Veneto’s path away from addiction began nearly six years ago, ironically on Sept. 11 — the same day he decided that he would pay tribute to his fallen airline industry colleagues.
“This is the least I could do for them since they were the first first responders who fought terrorism 30,000 feet up in the air,” Veneto said of his estimated 220-mile-long journey through wooded areas, small towns, and big cities. “I’m not an elite athlete, but it’s not a big deal for me to push this cart in recognition of what these men and women did that morning.”
Veneto noted that pushing the beverage cart prior to the 20th anniversary of Sept. 11 was coincidental. “I couldn’t have done this, mentally and physically, a year ago or even two years ago,” Veneto said. “Believe me, if I could have done it 15 years ago, I would have.”
As he made his way to New York City, Veneto said he was shocked to see the overwhelming support and encouragement from random strangers as they cheered from their porches and shared their own 9/11-related stories.

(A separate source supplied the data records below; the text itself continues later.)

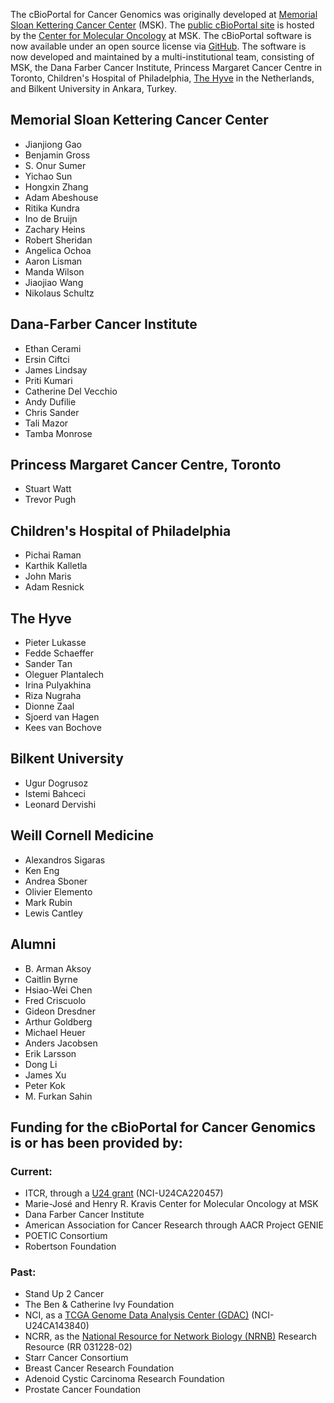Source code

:The cBioPortal for Cancer Genomics was originally developed at [Memorial Sloan Kettering Cancer Center](http://www.mskcc.org/) (MSK). The [public cBioPortal site](http://cbioportal.org) is hosted by the [Center for Molecular Oncology](http://www.mskcc.org/research/molecular-oncology) at MSK. The cBioPortal software is now available under an open source license via [GitHub](https://github.com/cBioPortal/cbioportal/). The software is now developed and maintained by a multi-institutional team, consisting of MSK, the Dana Farber Cancer Institute, Princess Margaret Cancer Centre in Toronto, Children's Hospital of Philadelphia, [The Hyve](http://thehyve.nl) in the Netherlands, and Bilkent University in Ankara, Turkey.

## Memorial Sloan Kettering Cancer Center
* Jianjiong Gao
* Benjamin Gross
* S. Onur Sumer
* Yichao Sun
* Hongxin Zhang
* Adam Abeshouse
* Ritika Kundra
* Ino de Bruijn
* Zachary Heins
* Robert Sheridan
* Angelica Ochoa
* Aaron Lisman
* Manda Wilson
* Jiaojiao Wang
* Nikolaus Schultz

## Dana-Farber Cancer Institute
* Ethan Cerami
* Ersin Ciftci
* James Lindsay
* Priti Kumari
* Catherine Del Vecchio
* Andy Dufilie
* Chris Sander
* Tali Mazor
* Tamba Monrose

## Princess Margaret Cancer Centre, Toronto
* Stuart Watt
* Trevor Pugh

## Children's Hospital of Philadelphia
* Pichai Raman
* Karthik Kalletla
* John Maris
* Adam Resnick

## The Hyve
* Pieter Lukasse
* Fedde Schaeffer
* Sander Tan
* Oleguer Plantalech
* Irina Pulyakhina
* Riza Nugraha
* Dionne Zaal
* Sjoerd van Hagen
* Kees van Bochove

## Bilkent University
* Ugur Dogrusoz
* Istemi Bahceci
* Leonard Dervishi

## Weill Cornell Medicine
* Alexandros Sigaras
* Ken Eng
* Andrea Sboner
* Olivier Elemento
* Mark Rubin
* Lewis Cantley

## Alumni
* B. Arman Aksoy
* Caitlin Byrne
* Hsiao-Wei Chen
* Fred Criscuolo
* Gideon Dresdner
* Arthur Goldberg
* Michael Heuer
* Anders Jacobsen
* Erik Larsson
* Dong Li
* James Xu
* Peter Kok
* M. Furkan Sahin

## Funding for the cBioPortal for Cancer Genomics is or has been provided by:

### Current:
* ITCR, through a [U24 grant](https://itcr.nci.nih.gov/funded-project/cbioportal-cancer-genomics) (NCI-U24CA220457) 
* Marie-José and Henry R. Kravis Center for Molecular Oncology at MSK
* Dana Farber Cancer Institute
* American Association for Cancer Research through AACR Project GENIE
* POETIC Consortium
* Robertson Foundation

### Past:
* Stand Up 2 Cancer
* The Ben & Catherine Ivy Foundation
* NCI, as a [TCGA Genome Data Analysis Center (GDAC)](http://tcga.cancer.gov/wwd/program/research_network/gdac.asp) (NCI-U24CA143840)
* NCRR, as the [National Resource for Network Biology (NRNB)](http://nrnb.org/) Research Resource (RR 031228-02)
* Starr Cancer Consortium
* Breast Cancer Research Foundation
* Adenoid Cystic Carcinoma Research Foundation
* Prostate Cancer Foundation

After 20 years, he also had the opportunity to meet with the family of flight attendant Amy Jarret, one of Veneto’s flying partners, who died that fateful day on board Flight 175. Amy’s parents and two siblings came to Veneto’s send-off at Boston Logan Airport on Aug. 21. Amy’s brother also walked alongside Veneto for two days at the beginning of his weeks-long trek.
“I could’ve never imagined being at this point in my life right now, being able to do this,” Veneto told The Tablet while making an overnight stop near New Haven, Connecticut.
“I know that I’m here for a reason — to honor my friends — which is a gift I could never ever repay.”